BIG congratulations! For us, the actual ceremony is not what really matters, but it is an important step in the relationship. FWIW, we did it as best as we could within our resources, and we both never regretted anything. i'm not advocating or pushing for it, just mentioning that we're both not party-people at all and we still enjoyed sharing this special moment with others. We enjoyed it, we spent only what we wanted ... no stress at all, far from the bridal nightmares they show at TV shows. We remember it as a nice time, organizing something as a team, having a good time sharing the great time with dear ones ... and then going to a simple but meaningful honeymoon. Please take this as a good natured comment, the main thing is to remember it as something special, whatever you do.
i love it that he is taking your name! For some legal circumnstances we kept separate names, but i dream of taking Her name. i think it's just a token of ownership. Years later i started wearing a simple necklace with a symbol She likes and Her pic engraved. It feels great, some days i love the soft sound it makes: reminds me of Her at every step. We also repeat our vows as i kneel to Her. As for Her last name, we use it informally as our family name.
i'm sure your relationship will continue to grow and evolve!
As I was browsing through the forums I came across the this thread Emma started on choosing what last name she and her fiancé should go by after they marry.

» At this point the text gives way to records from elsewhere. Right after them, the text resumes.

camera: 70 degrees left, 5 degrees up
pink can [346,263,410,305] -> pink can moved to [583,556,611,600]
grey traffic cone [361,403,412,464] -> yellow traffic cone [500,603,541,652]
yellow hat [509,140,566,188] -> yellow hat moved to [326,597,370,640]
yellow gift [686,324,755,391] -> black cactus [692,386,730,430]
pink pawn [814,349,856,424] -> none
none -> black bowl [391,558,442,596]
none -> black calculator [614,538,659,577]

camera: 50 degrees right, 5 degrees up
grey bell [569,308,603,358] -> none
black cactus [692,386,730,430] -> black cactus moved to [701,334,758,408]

If you haven’t noticed, I refer to my husband as D J-K. It was his idea for us both to use both our names hyphenated.
When we met we were both professionals and it only made sense for me to continue using my maiden name professionally. I told him shortly after we got engaged that I would change my name to the hyphenated maiden name and his name.

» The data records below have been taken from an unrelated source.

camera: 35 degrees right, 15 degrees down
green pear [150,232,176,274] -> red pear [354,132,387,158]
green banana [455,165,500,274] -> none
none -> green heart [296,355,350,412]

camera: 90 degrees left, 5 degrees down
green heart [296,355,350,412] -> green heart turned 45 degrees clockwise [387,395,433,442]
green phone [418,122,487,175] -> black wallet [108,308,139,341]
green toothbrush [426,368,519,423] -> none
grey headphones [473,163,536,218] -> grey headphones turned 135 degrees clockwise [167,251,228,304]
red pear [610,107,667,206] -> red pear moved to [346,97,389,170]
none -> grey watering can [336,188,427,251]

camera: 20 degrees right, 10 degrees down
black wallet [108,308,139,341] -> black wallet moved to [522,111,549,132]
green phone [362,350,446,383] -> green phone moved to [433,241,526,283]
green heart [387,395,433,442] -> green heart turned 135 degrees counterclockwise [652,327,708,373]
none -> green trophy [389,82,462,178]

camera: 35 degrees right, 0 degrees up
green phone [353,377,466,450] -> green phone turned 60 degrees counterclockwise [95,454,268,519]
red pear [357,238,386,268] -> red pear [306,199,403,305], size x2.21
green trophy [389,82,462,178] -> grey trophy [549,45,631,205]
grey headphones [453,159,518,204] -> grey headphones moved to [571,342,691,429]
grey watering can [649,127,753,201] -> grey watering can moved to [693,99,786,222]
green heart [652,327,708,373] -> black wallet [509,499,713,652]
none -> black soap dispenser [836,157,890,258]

All was fine until a couple weeks before the wedding he came to me and told me since we about to make a lifelong commitment to each other he thought we should both have the same last name. I was thrown a little till he then asked me if it would be alright if he did the same thing as I was doing and joined my maiden name to his name. He would be D J-K. He said then everyone will know we are one in the same. I almost cried and told him I would be honored if he did that.
When we told the minister that was to perform the ceremony for us about it he was first surprised and then said that is a beautiful idea. He said it would mean that two people were truly becoming one. Then he added and it says that neither one of you is more important than the other. It will be a marriage of equals.
We didn’t tell our friends before the wedding and when the minister announced us as Mr. and Mrs. J-K we could literally hear gasps in the audience.
We both used our original sir names for our business but for everything else we both used the J-K. When people heard why, most people thought it was actually a nice idea.
If you have good reasons for doing names that are not traditional and it means something special to you and your relationship, I say go for it. We have never regretted D J-k’s decision and it still means a lot to me that he wanted to do that.
It all depends on each situation individually. Who has the more fascinating/fun last name, who has a bigger family or reason to keep their name, etc. I don't believe that hyphenating last names is a good option. It is just to long, jumbled, and kinda unfair for children to have to fit on forms and such for the rest of their life and just better to pick one of the names for both of the two to have or just pick a new last name all together. I have basically a tiny family and if presented with the choice, I would have no problem changing my last name. I understand the cultural shame around a man taking a womans last name in explaining it to people. There could be creative ways around explaining it. You could say that you were having trouble figuring out what to do and just put both names in a hat and picked one out.
I was just seeing these posts for the first time. I was scrolling the resposes while I thought of my answer. You hit the nail right onthe head.
Goddess and I have been married 20 plus years and we were totally trad back in the day, so we feel locked in.
That said I really think a new name is the absolute best idea and way more people should do it. Celebrate a new beginning with a new name!
I also think Kev taking your name would be a great plan B. What a great way to define his devotion to you in name.